■ Short task 1:
In the forum discussion, how high did Lenin say the salary of cadres and party leaders should be allowed to go?
■ Short task 2:
Reproduce the passage of the forum discussion starting at "Queercommie Girl" and ending at "particularly for Chinaworker.".

■ Extract to read:
<<<<

But you can't ignore productive force. In fact, Marx insisted that productive force determines productive relation. And the economic inequality during Mao's and Stalin's time was very minimum indeed. Stalin may have been a bit of a tyrant, but he was very frugal. Even Lenin did not promote an absolute egalitarian society, he only said that cadres and party leaders should have a salary that is no higher than that of the highest salary levels of skilled workers.
The main problem with China and the USSR was not economic, the economic base was indeed largely socialist and collectivist, the main deformation is at the level of political superstructure, namely the lack of worker's democracy in how the socialist state is actually run. Economic inequality was not a problem, but the lack of political control by the workers eventually led to the restoration of bureaucratic capitalism in both countries.
Queercommie Girl
15th August 2010, 22:03
Urm, Dave did? I think he was probably referring to what they are like now as a result of each of their said regimes. In other words, they are better off now than they were with these caricatures of socialism, however I think both were probably better before their respective capitalist restorations, so I am not sure where Dave is going with this one. I may have interpreted his line of thought wrong though.
Off topic:
Hey you are a CWI member?
I'm a supporter of the CWI. I was once a member for a while. I wanted to re-join recently (mainly so that I have a platform to do some LGBT activist work) but was refused because they said I don't break with Maoism enough. Indeed, I'm still partially a Maoist. But they said it's nothing personal so we still co-operate on a range of issues, particularly for Chinaworker.
The Hong Se Sun
15th August 2010, 22:24
I love how people who trash talk Mao never mention it was his respect for democracy that actually led to most of the things they hate and that Xiaoping and all his right wing thugs have done everything to reverse what Mao was trying to do. I'm really sick of the babel of "Maoism lead to capitalism" read the real history and not what you want to know. Mao collectivized, democratized, and took a imperial dominated ultra backwards society and liberated it and gave its people free education, free health care even in the country sides etc etc etc. But since he did not make a workers run Utopian society the next day from feudal society the day before people are gonna hate.
"This type of socialist puritanism, that nothing except everything in the Trotsky bible will do is more than annoying: it is wrong, arrogant, and a parasite on the workers' movement" -yep and plain out of touch with reality and the reason this kind of bashing goes on about Mao is for opportunistic reasons and is about as sectarian as you can get. Does any one else love that Trots hate "socialism in one country" idea yet attack every country attempting to build socialism for not being pure enough?

>>>>

■ Recorded data:
<<<<

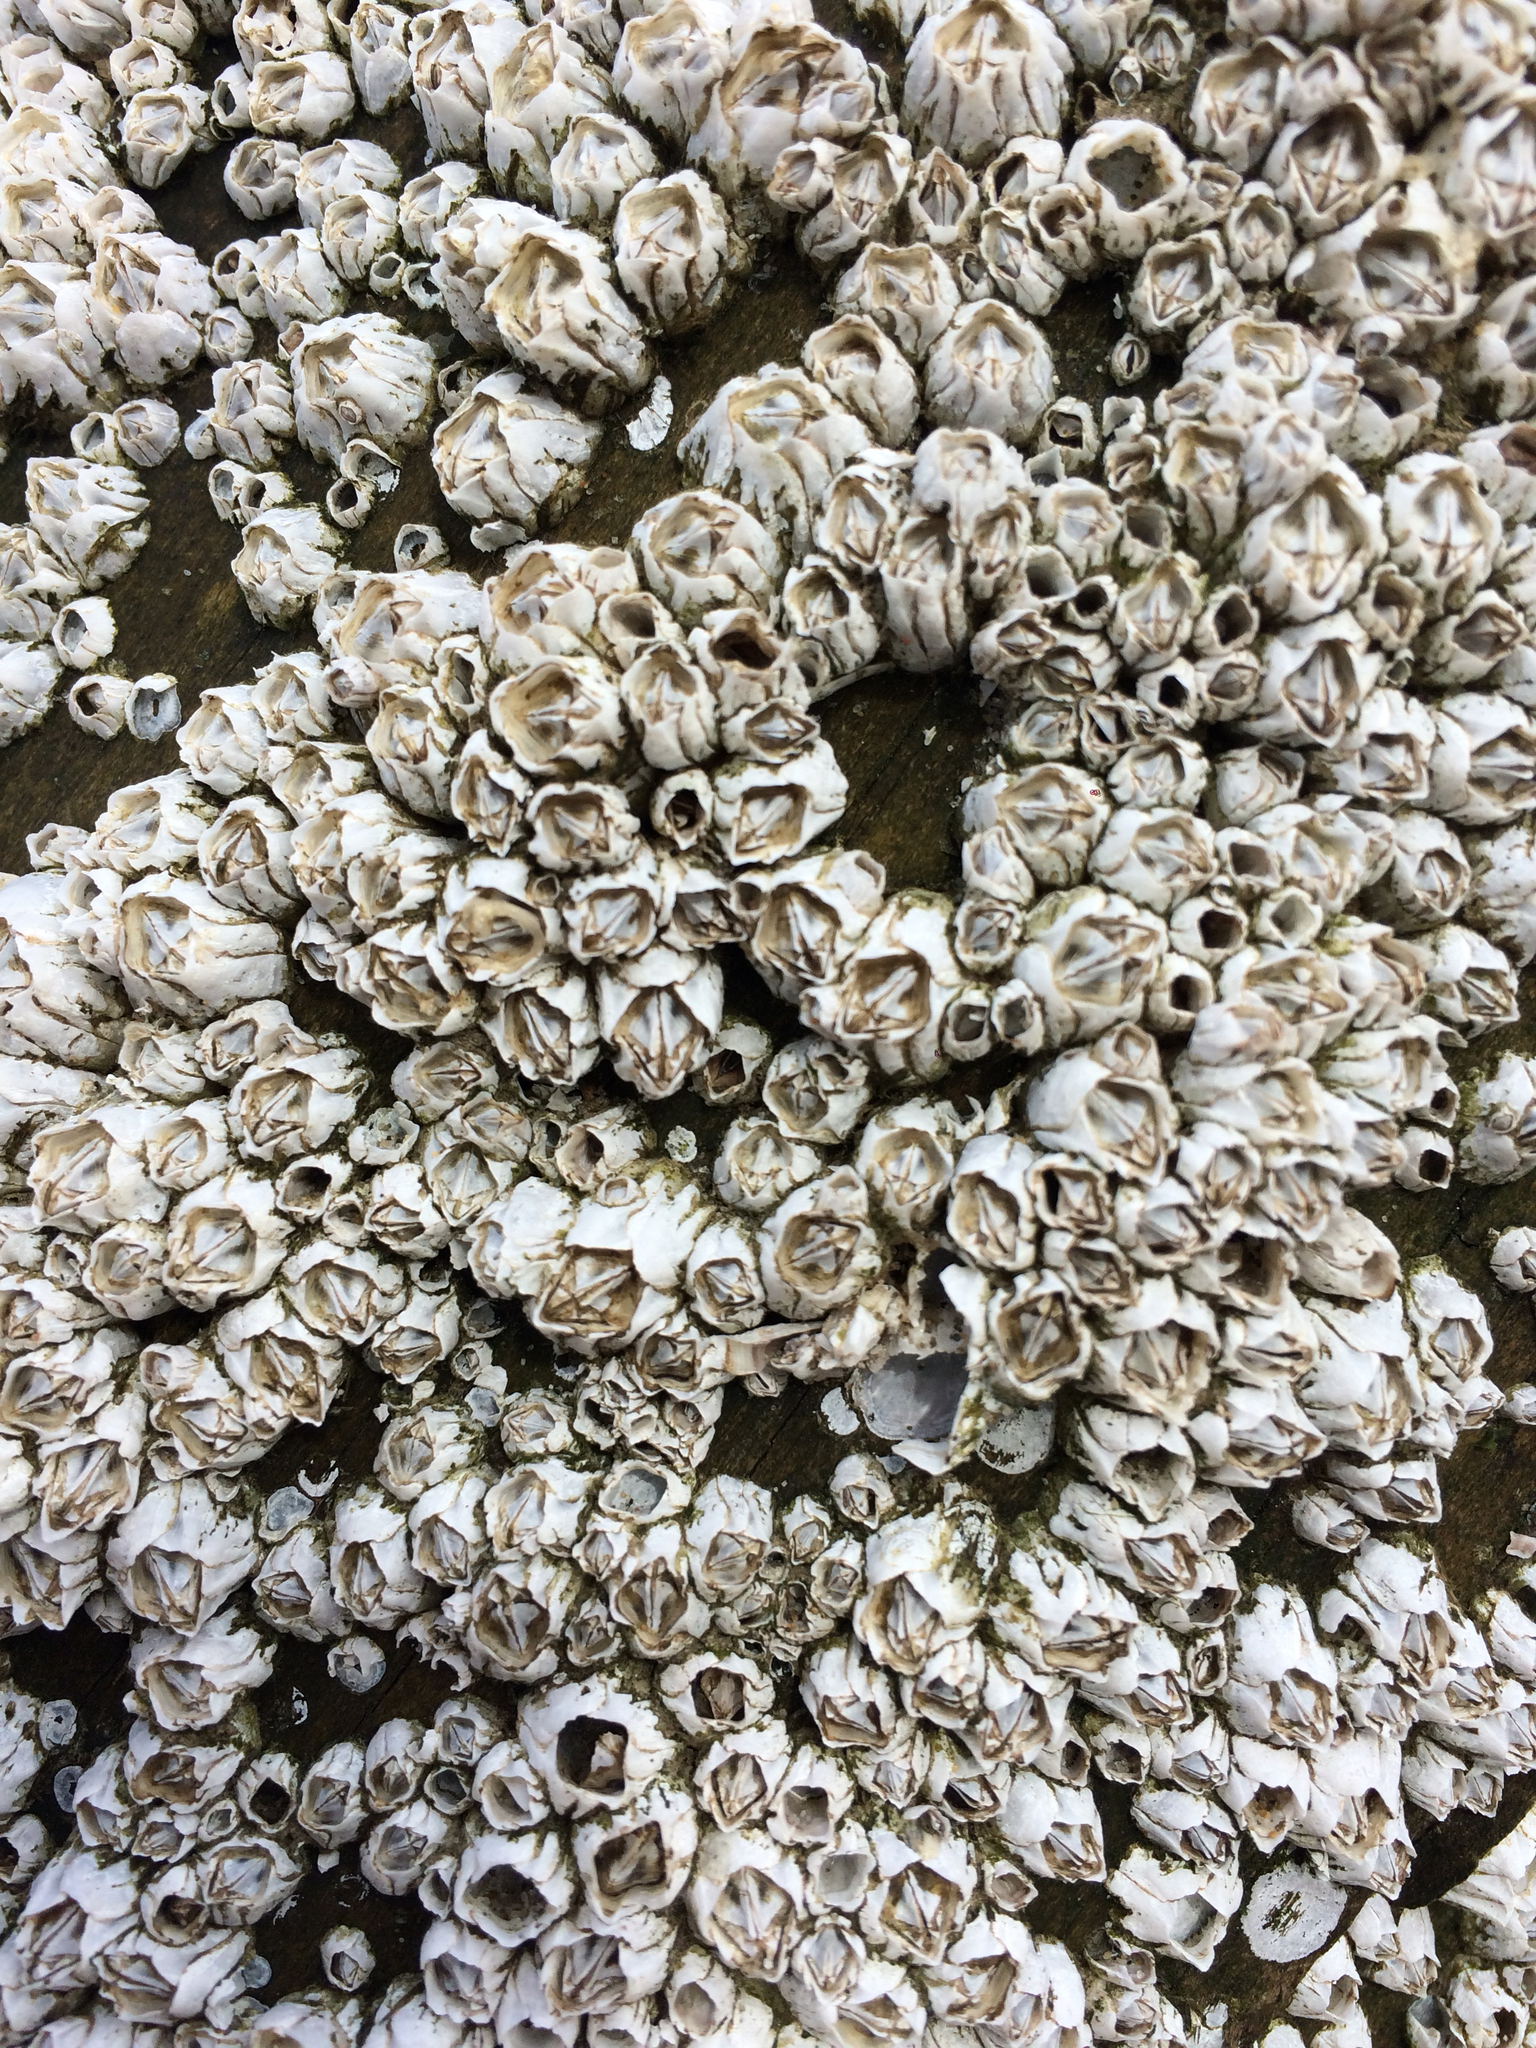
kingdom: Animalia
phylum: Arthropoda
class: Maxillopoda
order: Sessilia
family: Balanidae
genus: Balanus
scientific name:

>>>>

■ Worked solution 1:
No higher than the highest salary levels of skilled workers.

■ Worked solution 2:
Queercommie Girl
15th August 2010, 22:03
Urm, Dave did? I think he was probably referring to what they are like now as a result of each of their said regimes. In other words, they are better off now than they were with these caricatures of socialism, however I think both were probably better before their respective capitalist restorations, so I am not sure where Dave is going with this one. I may have interpreted his line of thought wrong though.
Off topic:
Hey you are a CWI member?
I'm a supporter of the CWI. I was once a member for a while. I wanted to re-join recently (mainly so that I have a platform to do some LGBT activist work) but was refused because they said I don't break with Maoism enough. Indeed, I'm still partially a Maoist. But they said it's nothing personal so we still co-operate on a range of issues, particularly for Chinaworker.